## WHAT IS BEING ASKED
Can you quote every line of the material below word for word, leaving the pictures out of your answer?

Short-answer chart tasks
********

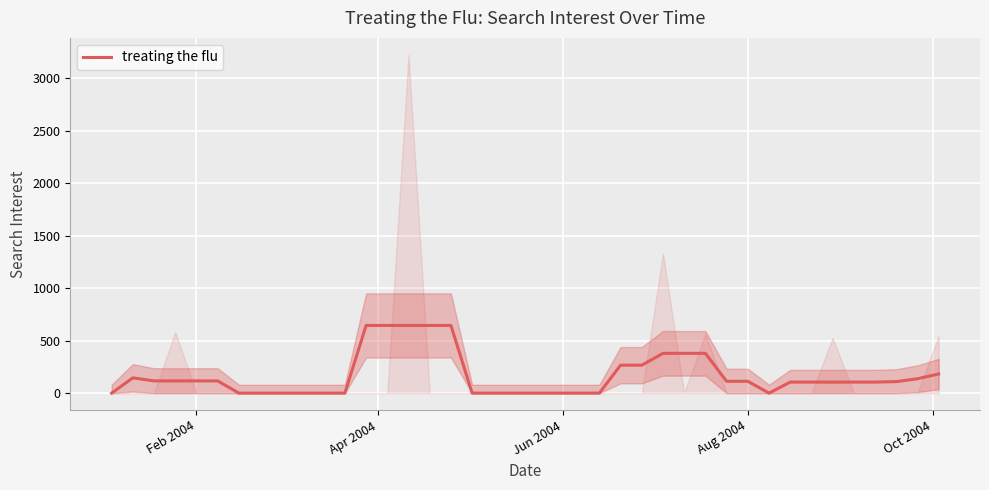

What is the highest value of the treating the flu series?

645.2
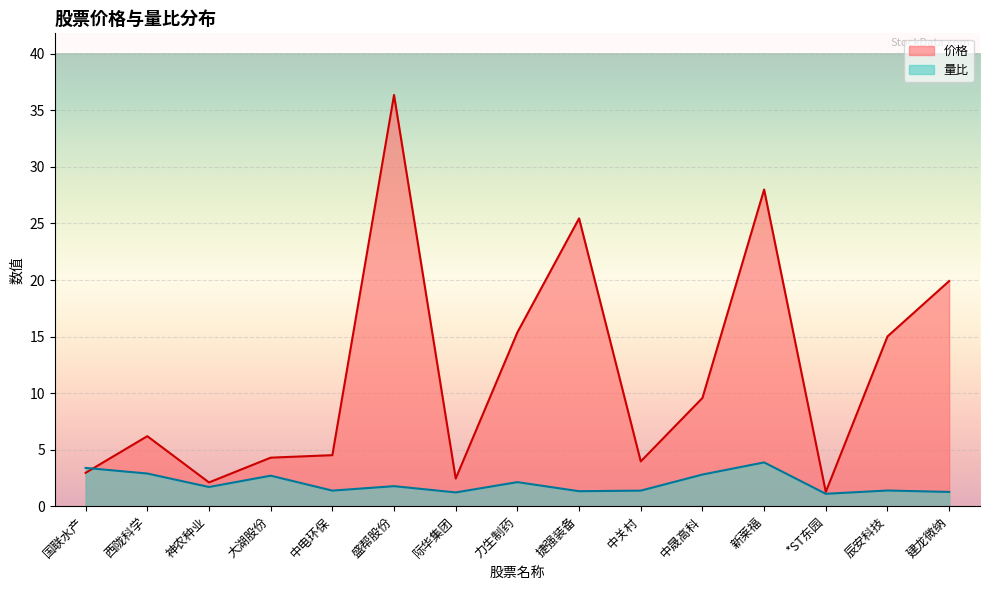

How many interior local valleys does the 价格 series have?

4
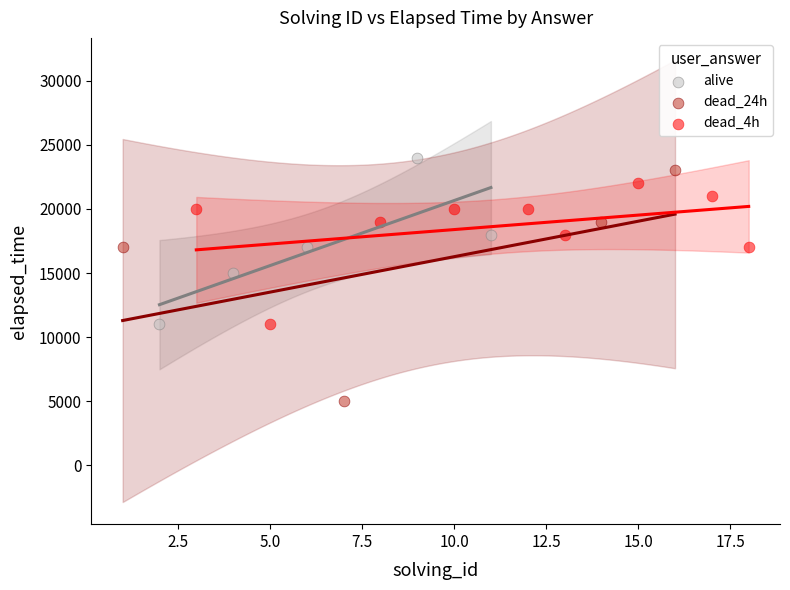

Which series reaches the minimum Y coordinate?

dead_24h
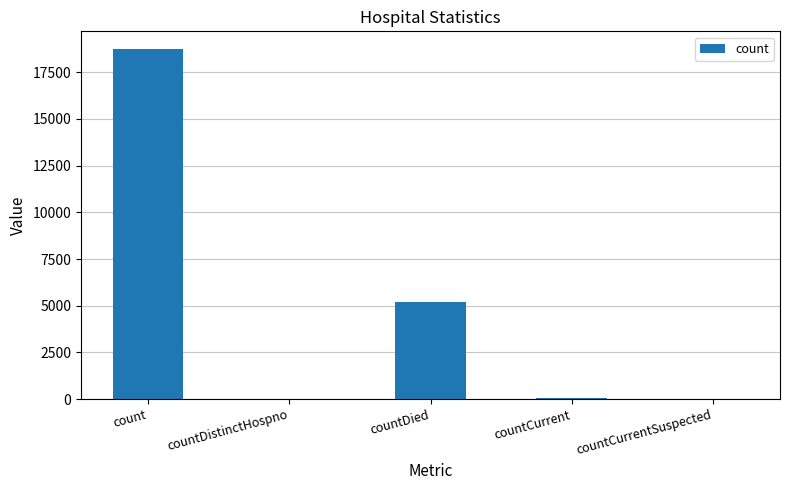

True or false: the data shows 32538 at count.

False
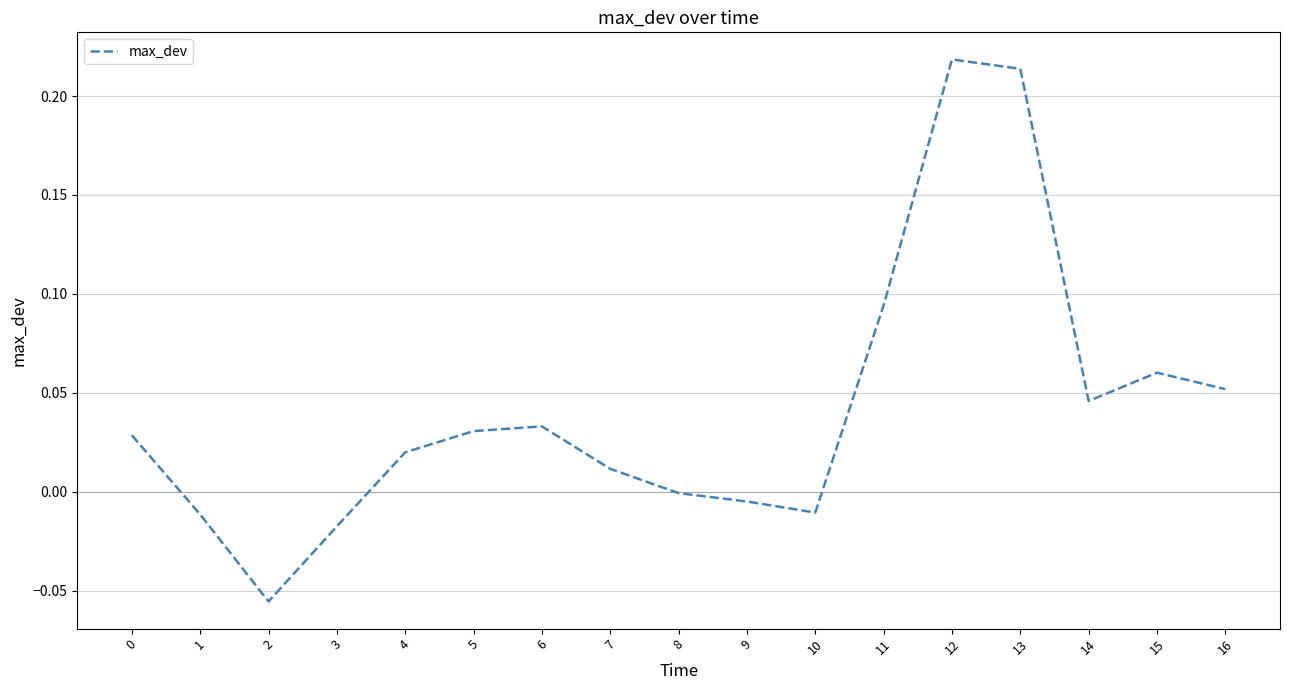

The value at 7 is 0.0. True or false?

True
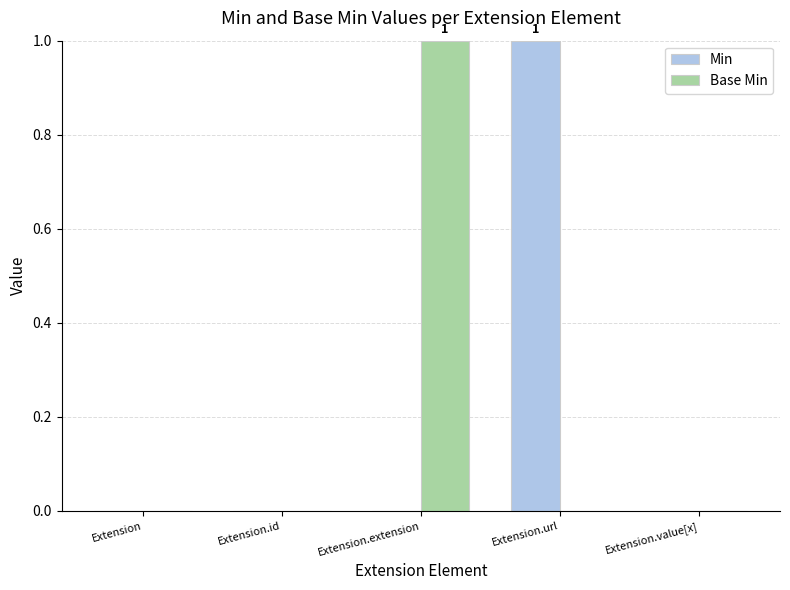

Reading left to right, extract all data points from this chart.

Min: Extension=0	Extension.id=0	Extension.extension=0	Extension.url=1	Extension.value[x]=0
Base Min: Extension=0	Extension.id=0	Extension.extension=1	Extension.url=0	Extension.value[x]=0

********

## EXERCISE OUTPUT
What is the highest value of the treating the flu series?

645.2

How many interior local valleys does the 价格 series have?

4

Which series reaches the minimum Y coordinate?

dead_24h

True or false: the data shows 32538 at count.

False

The value at 7 is 0.0. True or false?

True

Reading left to right, extract all data points from this chart.

Min: Extension=0	Extension.id=0	Extension.extension=0	Extension.url=1	Extension.value[x]=0
Base Min: Extension=0	Extension.id=0	Extension.extension=1	Extension.url=0	Extension.value[x]=0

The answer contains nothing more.